_Action item_:
Look through the entries below and count the lines with the word "then" in them; give only the number.

_Supplied information_:
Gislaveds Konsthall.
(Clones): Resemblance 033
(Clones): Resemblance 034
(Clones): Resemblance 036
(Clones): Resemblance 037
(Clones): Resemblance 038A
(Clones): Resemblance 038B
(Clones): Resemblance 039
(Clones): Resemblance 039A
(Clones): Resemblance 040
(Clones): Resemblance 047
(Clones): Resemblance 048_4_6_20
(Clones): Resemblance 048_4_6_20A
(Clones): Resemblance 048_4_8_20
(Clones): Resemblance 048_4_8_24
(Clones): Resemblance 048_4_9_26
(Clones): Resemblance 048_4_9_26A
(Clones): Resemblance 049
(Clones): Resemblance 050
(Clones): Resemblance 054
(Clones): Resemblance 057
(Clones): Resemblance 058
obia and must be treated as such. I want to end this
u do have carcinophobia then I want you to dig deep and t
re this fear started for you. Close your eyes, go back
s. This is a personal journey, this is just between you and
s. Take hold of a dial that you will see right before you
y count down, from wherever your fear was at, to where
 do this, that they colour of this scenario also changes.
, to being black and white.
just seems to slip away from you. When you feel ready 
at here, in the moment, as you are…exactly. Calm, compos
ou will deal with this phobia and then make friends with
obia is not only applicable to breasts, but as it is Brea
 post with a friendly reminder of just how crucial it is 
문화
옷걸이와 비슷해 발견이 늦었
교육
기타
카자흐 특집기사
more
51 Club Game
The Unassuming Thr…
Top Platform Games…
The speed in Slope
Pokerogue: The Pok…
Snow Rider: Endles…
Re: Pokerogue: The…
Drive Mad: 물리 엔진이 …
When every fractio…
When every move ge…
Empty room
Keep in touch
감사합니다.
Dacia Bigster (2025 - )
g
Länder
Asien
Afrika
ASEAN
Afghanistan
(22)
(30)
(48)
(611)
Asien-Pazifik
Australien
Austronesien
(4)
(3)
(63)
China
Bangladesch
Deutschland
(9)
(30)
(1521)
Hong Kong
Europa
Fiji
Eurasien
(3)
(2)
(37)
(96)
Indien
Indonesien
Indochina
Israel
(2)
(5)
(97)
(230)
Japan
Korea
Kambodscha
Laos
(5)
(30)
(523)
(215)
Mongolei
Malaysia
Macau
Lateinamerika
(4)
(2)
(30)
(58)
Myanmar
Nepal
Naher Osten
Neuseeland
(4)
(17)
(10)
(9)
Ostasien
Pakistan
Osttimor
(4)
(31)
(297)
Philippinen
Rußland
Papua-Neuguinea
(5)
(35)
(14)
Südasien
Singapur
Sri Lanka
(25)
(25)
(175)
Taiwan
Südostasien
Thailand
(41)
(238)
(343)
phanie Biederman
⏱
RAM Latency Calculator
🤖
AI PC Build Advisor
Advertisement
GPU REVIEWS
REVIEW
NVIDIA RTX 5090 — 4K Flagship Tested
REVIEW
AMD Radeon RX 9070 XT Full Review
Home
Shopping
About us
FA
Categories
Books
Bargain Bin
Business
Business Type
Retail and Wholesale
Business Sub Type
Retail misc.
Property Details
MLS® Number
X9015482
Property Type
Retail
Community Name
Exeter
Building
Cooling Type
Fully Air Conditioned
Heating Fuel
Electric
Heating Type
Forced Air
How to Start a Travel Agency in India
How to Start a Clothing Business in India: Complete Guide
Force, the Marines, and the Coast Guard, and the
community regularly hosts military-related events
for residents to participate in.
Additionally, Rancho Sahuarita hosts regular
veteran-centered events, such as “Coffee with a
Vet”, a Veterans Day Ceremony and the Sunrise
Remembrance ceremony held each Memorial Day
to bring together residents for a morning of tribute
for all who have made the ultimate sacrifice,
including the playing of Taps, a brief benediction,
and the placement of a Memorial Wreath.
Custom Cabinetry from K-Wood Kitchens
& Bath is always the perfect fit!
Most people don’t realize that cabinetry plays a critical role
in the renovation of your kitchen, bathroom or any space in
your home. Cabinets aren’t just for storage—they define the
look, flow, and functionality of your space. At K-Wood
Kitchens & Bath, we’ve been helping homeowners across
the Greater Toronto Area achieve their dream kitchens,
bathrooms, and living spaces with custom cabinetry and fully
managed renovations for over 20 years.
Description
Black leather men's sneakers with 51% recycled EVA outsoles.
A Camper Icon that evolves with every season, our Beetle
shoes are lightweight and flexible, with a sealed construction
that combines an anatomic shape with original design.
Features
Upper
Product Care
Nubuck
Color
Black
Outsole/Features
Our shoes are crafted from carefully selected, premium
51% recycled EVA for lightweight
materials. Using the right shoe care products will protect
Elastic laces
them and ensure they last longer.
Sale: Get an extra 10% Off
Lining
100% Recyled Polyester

_Solution to this task_:
2